- [Textauszug]
Das Hochwasser zerstörte alles

Andrea und Thomas Hengl leben mit ihren beiden Kindern in Kallmünz in der Oberpfalz, ganz romantisch direkt an der Vils. Doch so idyllisch dieses Flüsschen auf den ersten Blick scheint, so bedrohlich kann es auch sein. Immer wieder musste sich die Familie in den letzten Jahren mit Hochwasser herumschlagen.

Im Januar 2011 trat die Vils mit unglaublicher Härte über die Ufer. Die ganze Wohnung der Familie Hengl stand fast kniehoch unter Wasser. Als es nach einem Tag langsam wieder zurückging, zeigte sich das ganze Ausmaß der Katastrophe: die Fußböden waren kaputt, von den Wänden bröckelte der Putz, die Möbel waren nicht mehr zu gebrauchen und dazu der ganze Schlamm, der sich in jeder Ritze festgesetzt hatte. Das Hochwasser richtete einen Schaden von mindestens 30 000 Euro an.

- [Aufgabe A]
Gib bei jeder der folgenden Aussagen an, ob sie mit dem Textauszug übereinstimmt, und belege dein Ja oder Nein mit den entscheidenden Worten des Textes als wörtlichem Zitat. (i) Die Familie Hengl wohnt in Kallmünz direkt an der Vils. (ii) Das Wasser ging erst nach einer Woche wieder zurück. (iii) Der Schaden durch das Hochwasser betrug höchstens 30 000 Euro.
- [Aufgabe B]
Schreibe aus dem Textauszug alles von „Im Januar 2011“ bis hinunter zu „000 Euro an.“ wörtlich ab.

- [Ausgangsmaterial]
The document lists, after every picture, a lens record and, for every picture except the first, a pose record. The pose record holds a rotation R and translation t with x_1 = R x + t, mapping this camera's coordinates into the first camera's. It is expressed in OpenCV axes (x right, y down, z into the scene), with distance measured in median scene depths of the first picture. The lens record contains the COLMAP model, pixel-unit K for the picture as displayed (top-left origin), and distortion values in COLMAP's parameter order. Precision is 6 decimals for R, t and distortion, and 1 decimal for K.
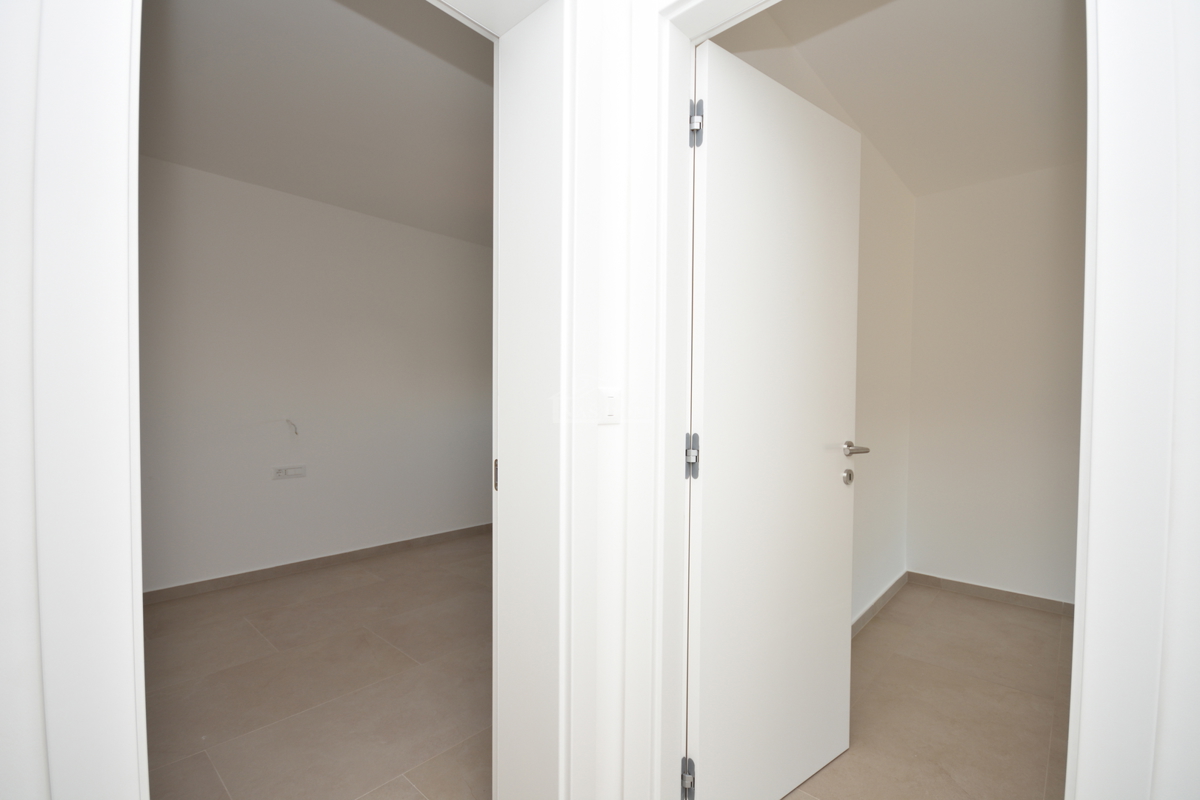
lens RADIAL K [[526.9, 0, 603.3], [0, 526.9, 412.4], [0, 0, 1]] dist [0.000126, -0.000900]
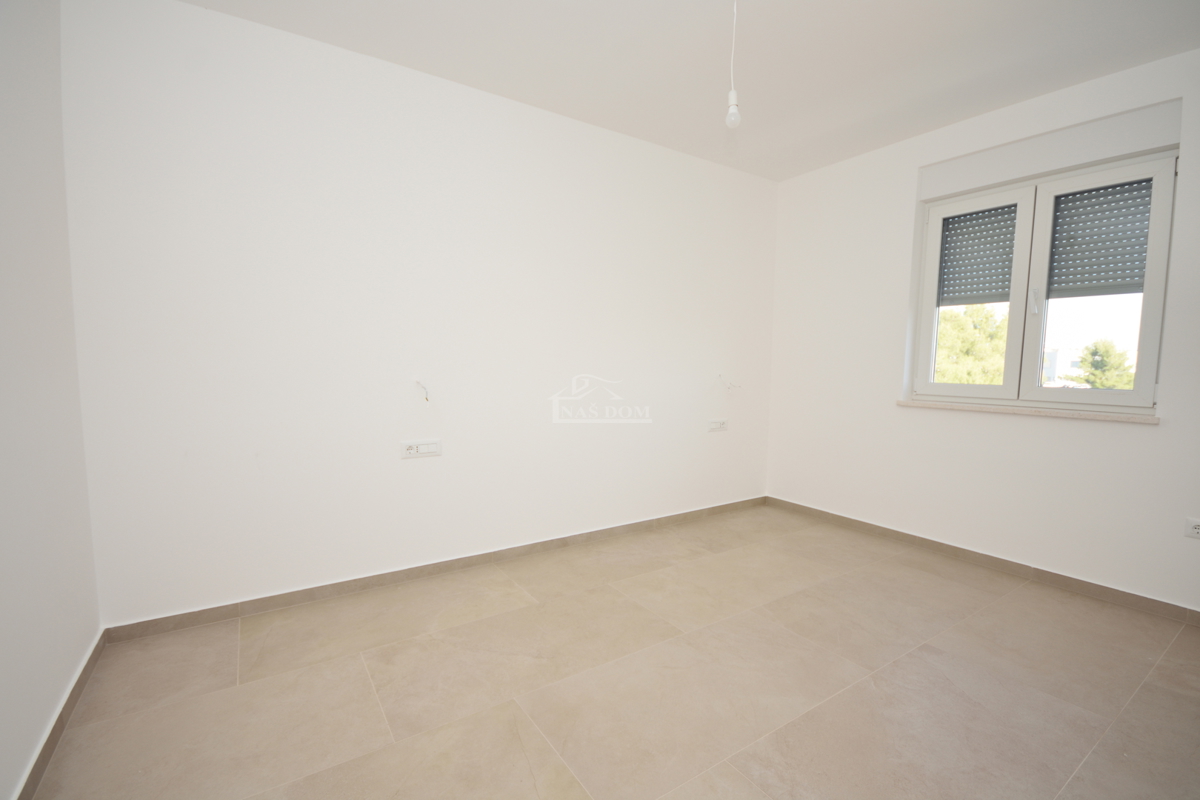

- [Antwort A]
(i) Ja: „leben mit ihren beiden Kindern in Kallmünz in der Oberpfalz, ganz romantisch direkt an der Vils“
(ii) Nein: „Als es nach einem Tag langsam wieder zurückging“
(iii) Nein: „Das Hochwasser richtete einen Schaden von mindestens 30 000 Euro an.“

- [Antwort B]
Im Januar 2011 trat die Vils mit unglaublicher Härte über die Ufer. Die ganze Wohnung der Familie Hengl stand fast kniehoch unter Wasser. Als es nach einem Tag langsam wieder zurückging, zeigte sich das ganze Ausmaß der Katastrophe: die Fußböden waren kaputt, von den Wänden bröckelte der Putz, die Möbel waren nicht mehr zu gebrauchen und dazu der ganze Schlamm, der sich in jeder Ritze festgesetzt hatte. Das Hochwasser richtete einen Schaden von mindestens 30 000 Euro an.